▶ [DOCUMENT SECTION]:
○ ○ ○ ○ ○
I saw them for $3.5k at the castle hill expo in 2012. Guess I should have picked one up then. Interesting that they went down and then back up in price.


----------



## Jdawgg910 (Jun 6, 2013)

Skeptic said:


> I saw them for $3.5k at the castle hill expo in 2012. Guess I should have picked one up then. Interesting that they went down and then back up in price.



Lets hope they go back up in price when mine are breeding size.


----------



## Amazing Amazon (Jun 6, 2013)

Our Female Albino Olive and 100% Het Male locking up last week. Fingers Crossed!


----------



## Jdawgg910 (Jun 7, 2013)

Amazing Amazon said:


> Our Female Albino Olive and 100% Het Male locking up last week. Fingers Crossed!
> 
> View attachment 290878


Amazing! Let me know if you're successful.


----------



## champagne (Jun 7, 2013)

Skeptic said:


> I saw them for $3.5k at the castle hill expo in 2012. Guess I should have picked one up then. Interesting that they went down and then back up in price.


they never went down, they have been 5 - 6k for the last couple of years.... you can pick up fussy eating slow starters for cheaper because they aren't any good for breeding.


----------



## mattyg (Jun 7, 2013)

u sure?


----------



## No-two (Jun 7, 2013)

There's certainly more than one of those 'fader' bredli going around. And its pretty ugly in comparison. I'll be keeping my albino olives.


----------



## jinjajoe (Jun 7, 2013)

mattyg said:


> u sure?



come back when you prove the mode of inheritance plain & simple............... because until you do it ain't worth squit.


----------



## champagne (Jun 8, 2013)
○ ○ ○ ○ ○
▶ [GIVEN REQUEST 1]:
Select every line in the records below that contains the string "volta".

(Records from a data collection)
○ ○ ○ ○ ○
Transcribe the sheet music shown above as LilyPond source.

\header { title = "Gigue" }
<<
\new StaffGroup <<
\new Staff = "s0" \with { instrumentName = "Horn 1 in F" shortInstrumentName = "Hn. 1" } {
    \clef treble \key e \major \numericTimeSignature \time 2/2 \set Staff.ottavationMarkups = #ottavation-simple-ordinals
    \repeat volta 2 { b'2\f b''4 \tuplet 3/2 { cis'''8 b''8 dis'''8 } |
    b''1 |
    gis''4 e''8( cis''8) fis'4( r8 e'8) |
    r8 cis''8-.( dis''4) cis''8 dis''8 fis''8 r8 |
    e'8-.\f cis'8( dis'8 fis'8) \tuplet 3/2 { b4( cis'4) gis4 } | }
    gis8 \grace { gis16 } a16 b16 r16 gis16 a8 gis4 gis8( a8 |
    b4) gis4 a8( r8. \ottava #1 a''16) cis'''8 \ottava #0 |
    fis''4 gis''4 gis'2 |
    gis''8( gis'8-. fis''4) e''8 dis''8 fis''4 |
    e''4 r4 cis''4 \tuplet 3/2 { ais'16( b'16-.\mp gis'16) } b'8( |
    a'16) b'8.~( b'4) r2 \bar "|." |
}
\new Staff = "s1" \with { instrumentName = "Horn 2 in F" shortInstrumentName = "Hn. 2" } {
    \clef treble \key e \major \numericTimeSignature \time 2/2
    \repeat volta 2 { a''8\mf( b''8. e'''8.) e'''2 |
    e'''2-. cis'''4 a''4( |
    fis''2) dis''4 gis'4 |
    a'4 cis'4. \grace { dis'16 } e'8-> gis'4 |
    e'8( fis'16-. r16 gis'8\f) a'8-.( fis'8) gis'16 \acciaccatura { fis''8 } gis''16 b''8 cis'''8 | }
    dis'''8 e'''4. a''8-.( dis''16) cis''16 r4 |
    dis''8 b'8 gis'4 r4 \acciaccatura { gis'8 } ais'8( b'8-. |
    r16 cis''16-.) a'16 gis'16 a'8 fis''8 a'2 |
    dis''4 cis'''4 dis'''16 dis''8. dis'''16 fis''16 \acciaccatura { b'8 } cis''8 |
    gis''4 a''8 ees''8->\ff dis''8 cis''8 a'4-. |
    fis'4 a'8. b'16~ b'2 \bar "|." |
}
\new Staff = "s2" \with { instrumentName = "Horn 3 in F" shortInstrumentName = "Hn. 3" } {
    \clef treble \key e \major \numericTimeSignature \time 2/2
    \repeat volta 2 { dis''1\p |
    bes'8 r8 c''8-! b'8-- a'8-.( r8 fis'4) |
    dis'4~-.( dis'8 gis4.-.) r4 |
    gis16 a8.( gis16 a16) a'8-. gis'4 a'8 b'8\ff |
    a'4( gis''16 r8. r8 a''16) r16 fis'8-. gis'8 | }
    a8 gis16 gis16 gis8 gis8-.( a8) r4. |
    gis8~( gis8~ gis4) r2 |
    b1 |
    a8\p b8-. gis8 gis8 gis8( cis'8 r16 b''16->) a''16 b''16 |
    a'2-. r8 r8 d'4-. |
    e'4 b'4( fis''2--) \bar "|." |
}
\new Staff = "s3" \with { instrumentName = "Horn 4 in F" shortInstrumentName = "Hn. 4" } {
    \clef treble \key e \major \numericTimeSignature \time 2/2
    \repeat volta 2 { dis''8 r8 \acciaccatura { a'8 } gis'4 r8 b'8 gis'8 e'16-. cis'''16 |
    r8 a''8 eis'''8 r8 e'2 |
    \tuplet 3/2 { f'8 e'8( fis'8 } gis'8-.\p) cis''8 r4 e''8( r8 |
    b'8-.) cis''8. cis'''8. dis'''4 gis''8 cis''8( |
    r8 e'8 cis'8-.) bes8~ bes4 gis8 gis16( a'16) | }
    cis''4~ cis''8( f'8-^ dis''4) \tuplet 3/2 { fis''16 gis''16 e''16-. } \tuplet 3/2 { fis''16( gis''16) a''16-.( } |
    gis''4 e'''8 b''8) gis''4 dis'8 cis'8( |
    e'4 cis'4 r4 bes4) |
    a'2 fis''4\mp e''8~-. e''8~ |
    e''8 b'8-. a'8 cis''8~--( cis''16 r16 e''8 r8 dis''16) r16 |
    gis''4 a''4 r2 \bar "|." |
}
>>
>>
○ ○ ○ ○ ○
▶ [GIVEN REQUEST 2]:
Answer these questions from the forum thread:
(a) At which expo did Skeptic see them for $3.5k, and in what year?
(b) According to champagne, what has the price been for the last couple of years?
(c) What does No-two say they will be keeping?

▶ [RIGHT ANSWER 1]:
    \repeat volta 2 { b'2\f b''4 \tuplet 3/2 { cis'''8 b''8 dis'''8 } |
    \repeat volta 2 { a''8\mf( b''8. e'''8.) e'''2 |
    \repeat volta 2 { dis''1\p |
    \repeat volta 2 { dis''8 r8 \acciaccatura { a'8 } gis'4 r8 b'8 gis'8 e'16-. cis'''16 |

▶ [RIGHT ANSWER 2]:
(a) The castle hill expo, in 2012.
(b) 5 - 6k.
(c) Their albino olives.